Северин подхватил ее на руки и поднялся с колен, одновременно отрывая ее от земли.
— Я могу идти сама, — неуверенно сказала графиня и наперекор сказанному обхватила его за шею, прижимаясь сильнее.
Кажется, это уже с ними было, но на сей раз история имела совсем другую развязку.
— Вы так долго были моей мечтой, что я поверил в вашу нереальность. Мне кажется, если я отпущу вас хоть на миг, вы тотчас исчезнете.
Его кровать была узкой для двоих, но они все же умостились: Северин на спине, а графиня на нем, обхватив его бедра своими и упираясь лобком в его член.
— А вы говорили, будто не любите лошадей, — не удержался от шутки управляющий.
— Я говорила еще, что охотно скачу верхом, — подыграла ему Полетт.
— Ну так скачите, графиня.
Следя за выражением его лица, она приподнялась и передвинулась вперед, принимая в себе его гладкое и такое совершенное естество.

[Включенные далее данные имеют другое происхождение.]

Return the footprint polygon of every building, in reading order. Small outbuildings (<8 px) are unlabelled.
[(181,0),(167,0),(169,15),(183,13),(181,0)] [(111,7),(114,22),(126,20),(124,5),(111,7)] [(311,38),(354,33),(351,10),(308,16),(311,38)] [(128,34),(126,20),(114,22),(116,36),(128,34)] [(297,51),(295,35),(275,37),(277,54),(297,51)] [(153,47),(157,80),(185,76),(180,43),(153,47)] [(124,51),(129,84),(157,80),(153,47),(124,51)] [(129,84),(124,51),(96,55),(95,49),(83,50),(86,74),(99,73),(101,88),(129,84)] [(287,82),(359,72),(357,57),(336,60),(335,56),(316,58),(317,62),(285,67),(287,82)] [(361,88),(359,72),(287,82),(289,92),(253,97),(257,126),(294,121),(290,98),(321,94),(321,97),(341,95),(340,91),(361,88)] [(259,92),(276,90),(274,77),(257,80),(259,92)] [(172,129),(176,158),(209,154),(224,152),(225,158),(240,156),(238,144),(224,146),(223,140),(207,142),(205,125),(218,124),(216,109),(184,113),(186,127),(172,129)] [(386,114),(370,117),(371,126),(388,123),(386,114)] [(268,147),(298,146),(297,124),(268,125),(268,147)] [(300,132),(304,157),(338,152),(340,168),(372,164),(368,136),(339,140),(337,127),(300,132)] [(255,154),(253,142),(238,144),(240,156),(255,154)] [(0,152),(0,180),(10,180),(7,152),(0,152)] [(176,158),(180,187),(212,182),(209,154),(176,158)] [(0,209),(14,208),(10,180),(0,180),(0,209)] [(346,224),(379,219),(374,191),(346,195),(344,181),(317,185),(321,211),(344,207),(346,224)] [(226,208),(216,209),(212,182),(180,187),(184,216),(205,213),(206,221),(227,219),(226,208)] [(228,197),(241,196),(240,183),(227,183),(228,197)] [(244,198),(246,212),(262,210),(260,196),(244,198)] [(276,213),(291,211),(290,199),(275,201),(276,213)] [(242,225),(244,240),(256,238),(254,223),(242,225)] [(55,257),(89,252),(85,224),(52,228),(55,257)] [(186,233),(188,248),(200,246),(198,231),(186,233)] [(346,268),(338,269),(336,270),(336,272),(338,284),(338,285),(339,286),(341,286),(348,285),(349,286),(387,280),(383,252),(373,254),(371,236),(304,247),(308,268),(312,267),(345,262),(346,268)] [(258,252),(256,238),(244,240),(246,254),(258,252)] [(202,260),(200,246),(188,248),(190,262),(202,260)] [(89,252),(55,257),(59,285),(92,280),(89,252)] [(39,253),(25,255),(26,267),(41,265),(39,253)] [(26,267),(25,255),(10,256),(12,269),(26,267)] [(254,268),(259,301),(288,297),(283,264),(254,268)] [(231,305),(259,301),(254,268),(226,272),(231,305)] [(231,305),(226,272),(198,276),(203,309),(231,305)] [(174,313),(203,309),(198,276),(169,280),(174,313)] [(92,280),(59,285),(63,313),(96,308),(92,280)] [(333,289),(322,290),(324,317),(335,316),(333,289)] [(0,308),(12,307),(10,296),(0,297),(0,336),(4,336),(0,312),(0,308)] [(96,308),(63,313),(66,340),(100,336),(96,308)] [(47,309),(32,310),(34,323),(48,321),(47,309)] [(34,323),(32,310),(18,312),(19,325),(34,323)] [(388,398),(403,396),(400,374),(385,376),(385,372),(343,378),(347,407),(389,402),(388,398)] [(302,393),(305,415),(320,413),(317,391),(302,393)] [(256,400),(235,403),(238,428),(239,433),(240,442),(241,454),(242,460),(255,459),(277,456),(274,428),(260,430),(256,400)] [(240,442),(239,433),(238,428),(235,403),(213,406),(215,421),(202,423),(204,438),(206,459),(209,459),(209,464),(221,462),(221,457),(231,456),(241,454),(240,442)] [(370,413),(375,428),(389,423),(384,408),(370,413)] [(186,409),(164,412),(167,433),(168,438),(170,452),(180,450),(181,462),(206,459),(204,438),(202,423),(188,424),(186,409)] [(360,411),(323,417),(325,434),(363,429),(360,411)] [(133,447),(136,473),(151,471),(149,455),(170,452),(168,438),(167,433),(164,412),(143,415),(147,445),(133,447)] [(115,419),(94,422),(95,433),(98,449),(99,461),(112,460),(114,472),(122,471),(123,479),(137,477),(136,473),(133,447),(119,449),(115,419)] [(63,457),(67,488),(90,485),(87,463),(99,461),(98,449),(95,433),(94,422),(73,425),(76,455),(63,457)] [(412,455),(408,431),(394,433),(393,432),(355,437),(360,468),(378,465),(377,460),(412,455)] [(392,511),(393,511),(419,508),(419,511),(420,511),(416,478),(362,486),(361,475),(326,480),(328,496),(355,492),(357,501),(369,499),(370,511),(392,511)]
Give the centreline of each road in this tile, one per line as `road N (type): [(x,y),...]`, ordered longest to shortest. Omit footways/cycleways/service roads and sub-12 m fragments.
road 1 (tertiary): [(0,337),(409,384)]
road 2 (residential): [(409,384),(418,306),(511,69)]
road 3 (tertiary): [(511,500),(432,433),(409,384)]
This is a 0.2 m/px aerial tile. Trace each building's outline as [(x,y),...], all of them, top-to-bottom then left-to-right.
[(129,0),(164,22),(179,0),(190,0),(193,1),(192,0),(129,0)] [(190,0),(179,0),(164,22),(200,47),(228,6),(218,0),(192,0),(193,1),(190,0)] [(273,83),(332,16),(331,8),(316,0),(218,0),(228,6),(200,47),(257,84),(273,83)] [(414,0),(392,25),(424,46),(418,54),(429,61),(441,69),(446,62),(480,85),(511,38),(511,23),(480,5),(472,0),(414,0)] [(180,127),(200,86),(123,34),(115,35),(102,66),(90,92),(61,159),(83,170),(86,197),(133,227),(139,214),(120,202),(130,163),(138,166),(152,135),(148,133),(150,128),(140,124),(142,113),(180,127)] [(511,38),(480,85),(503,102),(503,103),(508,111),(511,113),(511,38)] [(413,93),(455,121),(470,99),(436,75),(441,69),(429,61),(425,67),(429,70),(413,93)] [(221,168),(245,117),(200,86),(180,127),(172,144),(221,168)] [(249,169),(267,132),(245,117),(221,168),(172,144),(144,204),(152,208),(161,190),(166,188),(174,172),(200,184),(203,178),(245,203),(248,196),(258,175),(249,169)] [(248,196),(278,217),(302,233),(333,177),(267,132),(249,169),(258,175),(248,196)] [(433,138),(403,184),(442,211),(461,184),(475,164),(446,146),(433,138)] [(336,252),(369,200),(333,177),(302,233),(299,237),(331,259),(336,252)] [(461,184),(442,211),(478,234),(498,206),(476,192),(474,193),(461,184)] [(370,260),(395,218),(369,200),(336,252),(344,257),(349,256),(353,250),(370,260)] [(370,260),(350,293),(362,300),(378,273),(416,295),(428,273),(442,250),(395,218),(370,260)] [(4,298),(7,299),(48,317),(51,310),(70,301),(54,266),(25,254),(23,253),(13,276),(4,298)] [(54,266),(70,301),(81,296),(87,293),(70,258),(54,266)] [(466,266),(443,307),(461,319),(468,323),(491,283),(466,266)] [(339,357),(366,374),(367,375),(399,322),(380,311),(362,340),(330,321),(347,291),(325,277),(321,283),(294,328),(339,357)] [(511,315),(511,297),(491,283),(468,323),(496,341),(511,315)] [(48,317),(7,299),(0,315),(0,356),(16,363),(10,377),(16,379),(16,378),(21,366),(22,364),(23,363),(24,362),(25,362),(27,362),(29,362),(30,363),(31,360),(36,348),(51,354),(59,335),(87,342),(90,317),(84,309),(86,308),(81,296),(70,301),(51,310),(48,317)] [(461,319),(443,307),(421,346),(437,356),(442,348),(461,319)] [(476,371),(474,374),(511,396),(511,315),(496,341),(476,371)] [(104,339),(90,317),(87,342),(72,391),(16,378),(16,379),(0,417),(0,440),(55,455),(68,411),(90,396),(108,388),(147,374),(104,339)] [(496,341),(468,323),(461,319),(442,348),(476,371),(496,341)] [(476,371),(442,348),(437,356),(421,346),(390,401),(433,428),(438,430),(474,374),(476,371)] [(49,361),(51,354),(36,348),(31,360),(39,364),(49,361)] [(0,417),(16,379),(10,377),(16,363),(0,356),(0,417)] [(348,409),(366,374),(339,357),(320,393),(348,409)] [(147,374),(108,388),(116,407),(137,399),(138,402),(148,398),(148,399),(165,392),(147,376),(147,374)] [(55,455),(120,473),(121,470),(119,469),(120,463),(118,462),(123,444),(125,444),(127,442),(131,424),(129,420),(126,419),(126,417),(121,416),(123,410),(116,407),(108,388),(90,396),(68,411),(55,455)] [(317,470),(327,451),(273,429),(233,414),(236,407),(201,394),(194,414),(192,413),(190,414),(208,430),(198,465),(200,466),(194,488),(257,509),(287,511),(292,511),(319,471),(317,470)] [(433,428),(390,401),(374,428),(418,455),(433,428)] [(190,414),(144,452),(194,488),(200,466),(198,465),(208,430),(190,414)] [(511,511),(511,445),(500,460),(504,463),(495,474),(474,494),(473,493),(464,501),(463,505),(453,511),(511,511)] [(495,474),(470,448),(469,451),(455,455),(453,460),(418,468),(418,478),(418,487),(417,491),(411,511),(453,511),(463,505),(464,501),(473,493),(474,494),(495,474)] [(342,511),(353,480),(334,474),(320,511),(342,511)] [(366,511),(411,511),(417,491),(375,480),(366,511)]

Она хотела сделать это медленно и изящно, читая эмоции на его лице, но едва он заполнил ее плоть, как Полетт позабыла и об изяществе, и обо всем другом. Значение имел только Северин, запах его кожи, его часть внутри нее, его ладони на ее грудях, его бедра между ее бедер, его вздохи в унисон с ее стонами. Упершись руками ему в ребра, она принялась двигаться, скользя верх и вниз по его естеству. Ее тяжелые груди раскачивались в такт движению. Она ощущала, как трется промежность о низ его живота, когда она принимала его глубоко, и как там, внутри, его член упирается в некую преграду и отодвигает ее все дальше и дальше, и вот между ними уже нет преград, и она есть продолжение его. В месте самого глубинного соприкосновения, в финальной точке сопряжения их тел, рождалось доселе неизвестное ей шестое чувство. Верно, она кричала. «Тише, графиня, тише!». Верно, царапала его плечи, заставляя, умоляя, обожествляя это тело, способное возвести ее к пределам небытия. Верно, искала губами его губы, ослепленная невыразимым, немыслимым восторгом.